Conception et exécution

Bien que le DUT ait été bien conçu et exécuté pour atteindre ses résultats en matière d’éducation publique, l’évaluation a relevé un certain nombre d’occasions ratées concernant les partenariats et l’intégration. Plus précisément, les données ont révélé un besoin :

  • de redéfinir certains partenariats et/ou de mieux définir leurs rôles;
  • de compléter les activités du DUT par l’ajout de certains outils (p. ex. encouragements, règlements) susceptibles d’offrir des incitatifs supplémentaires à l’adoption de mesures de réduction des émissions de GES;
  • d’intégrer de manière uniforme les efforts déployés en matière de diffusion de messages avec d’autres programmes/initiatives clés connexes, notamment à l’échelon provincial et territorial.

Rentabilité

Les données ont aussi indiqué que le fait de compléter des activités analogues à celles du DUT par des outils supplémentaires (p. ex. instruments économiques, règlements) améliorerait la rentabilité d’un tel programme, surtout à la lumière de son but de réduction des émissions. Les défis uniques à relever pour faire passer les Canadiens de la sensibilisation à des interventions de réduction des émissions de GES, les leçons tirées d’initiatives analogues de changement du comportement dans le domaine de la lutte contre le tabagisme et les recommandations courantes de l’OCDE sur l’utilisation plus généralisée des instruments économiques, de concert avec d’autres instruments (p. ex. l’éducation du public, les règlements) ont été d’autres raisons invoquées en appui au besoin de recourir à des outils supplémentaires pour améliorer la rentabilité.

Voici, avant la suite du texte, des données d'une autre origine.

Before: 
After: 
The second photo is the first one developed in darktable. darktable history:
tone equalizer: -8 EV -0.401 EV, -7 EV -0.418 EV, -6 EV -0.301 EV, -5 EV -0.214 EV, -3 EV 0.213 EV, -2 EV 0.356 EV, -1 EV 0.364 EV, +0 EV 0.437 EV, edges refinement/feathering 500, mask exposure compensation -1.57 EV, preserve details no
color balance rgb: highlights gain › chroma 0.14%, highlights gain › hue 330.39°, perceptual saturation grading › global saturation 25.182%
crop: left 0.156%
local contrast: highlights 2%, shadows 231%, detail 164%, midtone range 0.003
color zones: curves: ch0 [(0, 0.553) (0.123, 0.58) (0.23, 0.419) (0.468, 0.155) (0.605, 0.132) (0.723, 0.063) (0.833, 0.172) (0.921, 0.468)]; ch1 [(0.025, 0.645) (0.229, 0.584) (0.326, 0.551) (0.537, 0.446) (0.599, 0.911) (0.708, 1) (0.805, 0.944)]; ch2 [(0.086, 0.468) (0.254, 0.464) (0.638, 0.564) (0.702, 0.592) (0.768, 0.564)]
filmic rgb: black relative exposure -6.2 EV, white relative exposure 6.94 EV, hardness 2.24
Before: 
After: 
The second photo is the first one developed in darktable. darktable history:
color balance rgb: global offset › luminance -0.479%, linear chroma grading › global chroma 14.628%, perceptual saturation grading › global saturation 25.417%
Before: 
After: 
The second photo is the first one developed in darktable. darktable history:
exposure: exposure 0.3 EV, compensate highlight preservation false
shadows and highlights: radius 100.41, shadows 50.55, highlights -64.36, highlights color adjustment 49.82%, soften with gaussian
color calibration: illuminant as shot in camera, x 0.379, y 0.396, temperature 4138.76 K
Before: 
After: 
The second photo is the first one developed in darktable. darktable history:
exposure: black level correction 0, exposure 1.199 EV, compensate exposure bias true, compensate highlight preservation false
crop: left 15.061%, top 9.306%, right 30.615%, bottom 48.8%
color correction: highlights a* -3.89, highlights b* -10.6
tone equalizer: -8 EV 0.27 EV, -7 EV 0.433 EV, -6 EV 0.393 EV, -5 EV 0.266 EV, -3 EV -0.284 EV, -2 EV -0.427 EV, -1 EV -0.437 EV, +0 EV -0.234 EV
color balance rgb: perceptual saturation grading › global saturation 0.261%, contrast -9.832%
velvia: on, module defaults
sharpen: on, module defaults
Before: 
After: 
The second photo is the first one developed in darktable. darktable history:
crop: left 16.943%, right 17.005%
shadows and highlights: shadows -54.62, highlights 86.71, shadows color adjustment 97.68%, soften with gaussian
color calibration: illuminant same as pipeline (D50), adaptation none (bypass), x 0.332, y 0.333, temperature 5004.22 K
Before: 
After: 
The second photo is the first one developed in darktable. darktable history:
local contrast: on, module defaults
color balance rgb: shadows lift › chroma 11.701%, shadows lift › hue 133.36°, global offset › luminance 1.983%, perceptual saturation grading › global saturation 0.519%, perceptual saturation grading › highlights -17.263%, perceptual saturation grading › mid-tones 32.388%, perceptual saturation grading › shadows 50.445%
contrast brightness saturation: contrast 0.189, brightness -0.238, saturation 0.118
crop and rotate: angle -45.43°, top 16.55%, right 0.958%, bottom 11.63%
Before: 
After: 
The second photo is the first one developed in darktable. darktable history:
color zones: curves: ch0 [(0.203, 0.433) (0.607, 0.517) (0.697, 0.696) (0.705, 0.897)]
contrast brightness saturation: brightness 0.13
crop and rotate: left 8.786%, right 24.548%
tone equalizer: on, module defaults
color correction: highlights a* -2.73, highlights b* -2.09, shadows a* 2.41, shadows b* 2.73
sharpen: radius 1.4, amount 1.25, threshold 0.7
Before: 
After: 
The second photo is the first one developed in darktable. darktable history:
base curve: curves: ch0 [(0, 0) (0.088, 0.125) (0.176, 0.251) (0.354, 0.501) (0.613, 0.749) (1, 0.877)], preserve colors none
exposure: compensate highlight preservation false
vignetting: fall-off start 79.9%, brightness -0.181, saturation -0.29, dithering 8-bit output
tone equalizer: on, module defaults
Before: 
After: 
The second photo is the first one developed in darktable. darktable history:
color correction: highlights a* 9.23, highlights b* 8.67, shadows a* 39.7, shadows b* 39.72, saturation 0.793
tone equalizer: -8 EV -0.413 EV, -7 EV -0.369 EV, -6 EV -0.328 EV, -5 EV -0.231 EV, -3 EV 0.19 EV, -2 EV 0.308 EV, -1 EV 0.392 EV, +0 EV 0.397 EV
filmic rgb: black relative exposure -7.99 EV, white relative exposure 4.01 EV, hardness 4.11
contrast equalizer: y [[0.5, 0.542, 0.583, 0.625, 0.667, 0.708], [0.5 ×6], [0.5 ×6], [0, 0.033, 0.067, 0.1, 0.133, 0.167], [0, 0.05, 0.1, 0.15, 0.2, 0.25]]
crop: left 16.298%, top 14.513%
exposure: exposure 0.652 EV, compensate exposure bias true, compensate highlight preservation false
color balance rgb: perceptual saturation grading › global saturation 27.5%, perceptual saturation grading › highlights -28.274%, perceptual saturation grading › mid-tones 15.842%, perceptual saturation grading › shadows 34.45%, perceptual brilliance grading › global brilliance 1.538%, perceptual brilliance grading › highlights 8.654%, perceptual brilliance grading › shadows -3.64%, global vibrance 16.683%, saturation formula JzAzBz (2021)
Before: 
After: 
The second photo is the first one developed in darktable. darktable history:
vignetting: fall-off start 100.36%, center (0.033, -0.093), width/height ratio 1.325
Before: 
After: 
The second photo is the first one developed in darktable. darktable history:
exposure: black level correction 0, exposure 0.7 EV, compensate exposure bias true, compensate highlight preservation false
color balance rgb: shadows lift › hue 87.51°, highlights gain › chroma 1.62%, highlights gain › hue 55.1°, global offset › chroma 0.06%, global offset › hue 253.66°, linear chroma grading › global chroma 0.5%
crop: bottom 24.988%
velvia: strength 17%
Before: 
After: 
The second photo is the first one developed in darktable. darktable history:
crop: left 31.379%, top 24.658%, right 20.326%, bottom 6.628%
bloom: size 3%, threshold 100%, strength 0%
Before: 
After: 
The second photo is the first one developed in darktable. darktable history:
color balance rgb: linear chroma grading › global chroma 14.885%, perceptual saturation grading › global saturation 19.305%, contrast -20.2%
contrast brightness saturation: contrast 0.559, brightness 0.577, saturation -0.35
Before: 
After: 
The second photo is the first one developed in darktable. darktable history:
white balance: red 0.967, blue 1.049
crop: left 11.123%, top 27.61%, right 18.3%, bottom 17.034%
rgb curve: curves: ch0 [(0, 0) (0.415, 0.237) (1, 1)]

Conclusions et leçons apprises

Compte tenu de ces constatations, l’évaluation a conclu qu’afin de réaliser des réductions des émissions de GES, les programmes nationaux de sensibilisation du public (SP) comme le DUT doivent être complétés par des outils supplémentaires (p. ex. des instruments économiques, des règlements) pour aider les Canadiens à réduire les émissions de GES qu’ils produisent. En choisissant de tels outils à l’avenir, on devrait examiner attentivement, par exemple, comment ils pourraient : accroître la portée auprès du public cible, stimuler la demande de nouveaux produits de réduction des émissions de GES, et créer des synergies avec les initiatives pertinentes, incluant celles utilisées et élaborées à l’échelon provincial et territorial.

En outre, il faudrait diffuser des messages cohérents et intégrés étant donné l’existence d’autres initiatives connexes, notamment à l’échelon provincial et territorial. À cette fin, les messages nationaux d’éducation publique concernant les changements climatiques devraient tenir davantage compte d’autres importants facteurs de motivation (p. ex. les économies d’énergie et d’argent, l’environnement en général) qui sous-tendent de nombreuses entreprises connexes.

Réponse de la gestion

Les apprentissages de cette évaluation seront pris en compte dans la conception de tout programme futur pertinent.


 



[1]Des évaluations de deux autres programmes de lutte contre les changements climatiques, à savoir le Projet pilote d’élimination et de réduction des émissions et d’apprentissage (PPEREA) et l’Enveloppe des nouvelles possibilités (ENP), ont aussi été réalisées. Les trois programmes relatifs aux changements climatiques ont été retenus à des fins d’évaluation en raison du rôle de premier plan qu’a joué Environnement Canada (EC) dans leur élaboration et leur mise en œuvre générales, de leur contribution à la poursuite par le Ministère de ses priorités plus générales, c’est-à-dire favoriser une collaboration intergouvernementale, permettre une saine prise de décisions et habiliter les citoyens à prendre des décisions éclairées et de la nécessité de répondre à des questions et des risques spécifiques aux programmes.